(47cj) The Effect of Non-Uniform Distribution of Obstacles on Deflagration-to-Detonation Transition (DDT)
AIChE Spring Meeting and Global Congress on Process Safety
2014
2014 Spring Meeting & 10th Global Congress on Process Safety
Global Congress on Process Safety
Poster Session
Monday, March 31, 2014 - 5:00pm to 7:00pm
The effect of non-uniform distribution of obstacles on
Deflagration-to-Detonation Transition (DDT)
Camilo Rosas1, 2, Hao Chen1, 2, Eric Petersen 3, and M. Sam Mannan1, 2*
1 Mary Kay O’Connor Process Safety Center
2 Artie McFerrin Department of Chemical Engineering
3 Department of Mechanical Engineering
Texas A&M University, College Station, Texas 77843-3122
*Corresponding author: mannan@tamu.edu
The mechanisms for explosions are usually classified as two different types.
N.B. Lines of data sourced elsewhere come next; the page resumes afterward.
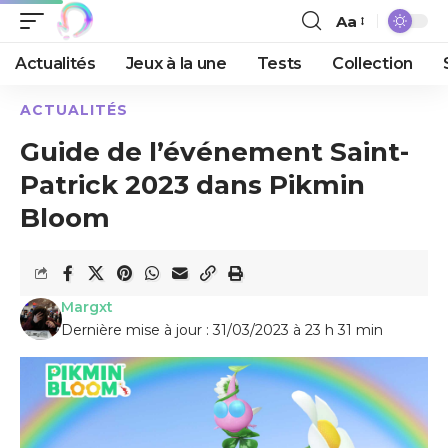
Aa
Actualités
Jeux à la une
Tests
Collection
ACTUALITÉS
Guide de l’événement Saint-
Patrick 2023 dans Pikmin
Bloom
Margxt
Dernière mise à jour : 31/03/2023 à 23 h 31 min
The first mechanism is deflagration, a sub-sonic combustion wave with respect to the unburned gas ahead of the flame, during which the flame front and the shock front can be distinguished. The second type is detonation, which is a supersonic combustion wave propagating at 1500-2000m/s in fuel-air and can produce overpressures up to around 2 MPa. To obtain a detonation there are two different approaches. The first way is by direct initiation with a high energy source, and the second one is by inducing a transition from deflagration to detonation (DDT) with a low energy source and turbulence enhancers, which are also known as obstacles.
From previous research, the obstacles’ shape, distribution, and blockage ratio along the tube were always designed to be uniform. However, these designs deviate from real processes. For instance, different layouts of obstacles (e.g. pipe racks, turbines, and vessels) are substantially present in any facility, which could either accelerate and lead to DDT or quench the combustion process. Thus, in this work, the obstacles were designed to be distributed non-uniformly along the detonation tube to determine the effect of the randomness in the obstacles on the distance necessary to obtain DDT. Details of these experiments and the results are presented in the paper.
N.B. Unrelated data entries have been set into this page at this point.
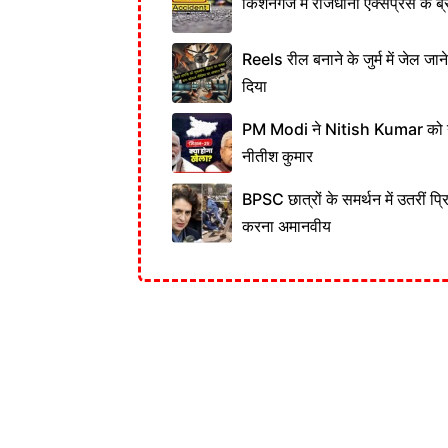
किशनगंज में राजधानी एक्सप्रेस के ब्र
Reels रील बनाने के जुर्म में जेल जा
दिया
PM Modi ने Nitish Kumar को नही
नीतीश कुमार
BPSC छात्रों के समर्थन में उतरीं प्
करना अमानवीय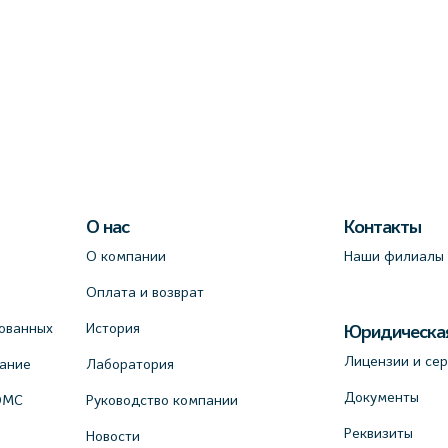
О нас
Контакты
О компании
Наши филиалы
Оплата и возврат
ованных
История
Юридическа
Лицензии и се
вание
Лаборатория
Документы
ОМС
Руководство компании
Реквизиты
Новости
Computational Fluid Dynamics (CFD) models were also applied in this work to better understand the mechanisms. Even though CFD models do not represent DDT, various models are still able to predict high pressure values which are typically in the range of detonation pressures. Moreover, a CFD model capable of predicting the explosion behavior is of particular interest for the situation that the flame front captures the pressure front by the spatial pressure gradients across the flame front, which is one of the main mechanisms that may initiate a DDT.